Bonnie Bassler joined Silverman's laboratory in 1990 after completing her doctoral research. She was curious whether there could be more to cell-cell communication than the components discovered by Silverman in Vibrio fischeri. Bassler launched her investigations in Silverman's lab with a close relative of Vibrio fischeri, a light-producing bacterium named Vibrio harveyi that was known to have a more varied and exotic lifestyle than Vibrio fischeri. Bassler and Silverman discovered that Vibrio harveyi possessed multiple quorum-sensing systems, and that more than one autoinducer is used for communication. In her independent career, Bassler identified the new Vibrio harveyi molecule and she named it autoinducer-2. She found that autoinducer-2 is broadly made in the bacterial world. Remarkably, rather than inform bacteria of their own cell numbers, autoinducer-2 informs them about the cell count of other bacterial species in the vicinity. Thus, Bassler showed that bacteria can converse across species boundaries using a universal language akin to Esperanto. This discovery revealed that, similar to cells in higher organisms, bacteria differentiate self from other. Bassler went on to demonstrate that it is the norm for bacteria to be “multilingual" and they commonly use combinations of several autoinducers to take a census of self, related kin, and non kin. Based on the information they garner from these chemical blends, and whether neighbouring bacteria are allies or enemies, bacteria appropriately enact a wide variety of offensive or defensive collective behaviours.
More recently, Bassler discovered that viruses eavesdrop on bacterial quorum sensing and human gut cells team up with microbiome bacteria, the community of bacteria that naturally resides in the intestine, to synthesise yet another new quorum-sensing molecule which is used to defend both the human and the microbiome community against invading pathogens. Thus, Bassler's work has shown that quorum sensing transcends kingdom boundaries as viruses and higher organisms, including human hosts, participate in these chemical conversations.
High medical relevance
Silverman and Bassler's work revolutionized the understanding of microbial communities, a ground-breaking achievement whose fundamental relevance is now accepted after decades of persistent work combined with excellent publications. For decades after the initial discoveries, it was thought that quorum sensing was simply an idiosyncratic phenomenon restricted to obscure bioluminescent bacteria. However, what appeared to be an isolated curiosity turned out to be universal in the bacterial world.
The medical importance of these findings is now obvious. Bassler and other researchers showed that quorum sensing controls virulence in disease-causing bacteria.

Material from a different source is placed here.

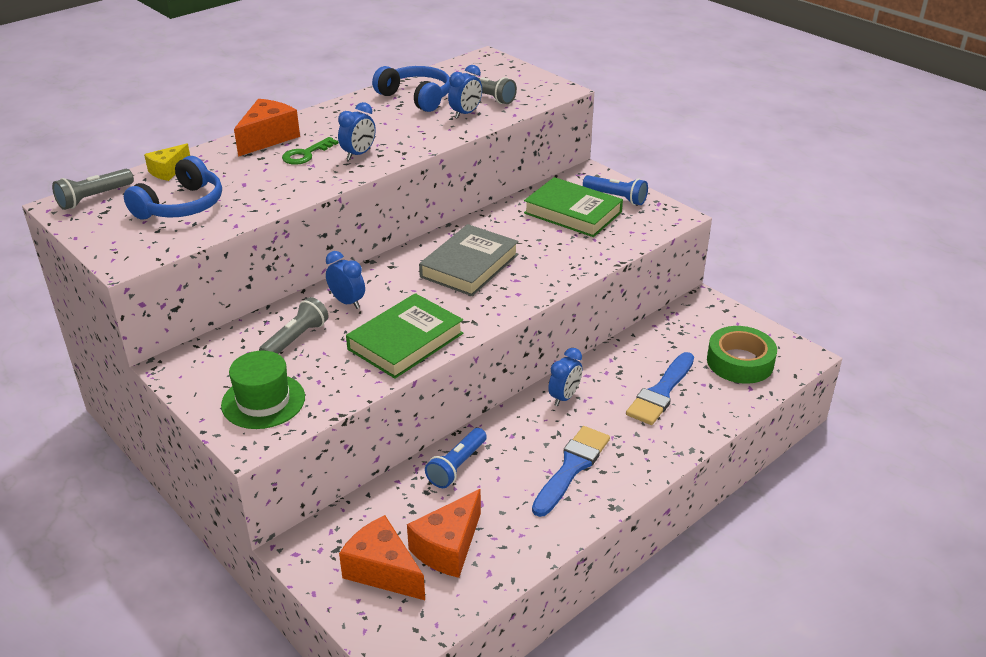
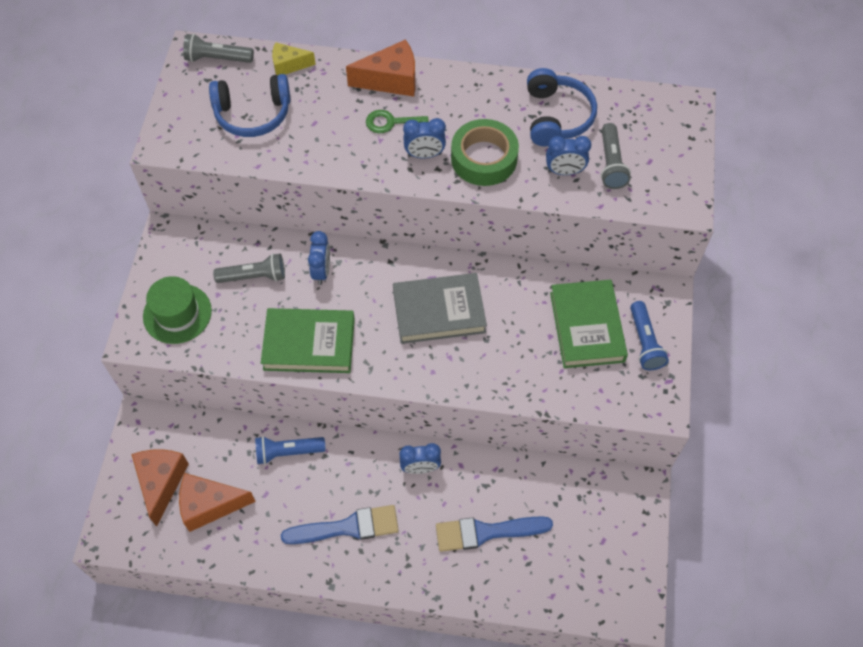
camera: 50 degrees right, 25 degrees up
green tape [707,326,777,384] -> green tape moved to [451,119,519,186]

Bassler was the first to make anti-quorum-sensing strategies and successfully use them in animal models to halt infection by pathogens of global relevance. Such findings suggest that it may be possible to develop wholly-new and urgently needed anti-microbial therapies that interfere with quorum sensing rather than kill bacteria as do traditional antibiotics. Therefore, the laureates are not only honoured for their fundamental discoveries with respect to the molecular nature of cell-to-cell communication of bacteria, but they are also recognized for the enormous potential of their research in treating infections caused by bacteria resistant to conventional antibiotics. Considerable efforts are now being invested to turn these concepts into practice. Lastly, quorum-sensing modulation strategies could also be deployed to harness beneficial bacterial processes, for example, to enhance the healthful effects of microbiome bacteria that reside in the human gut or on the skin.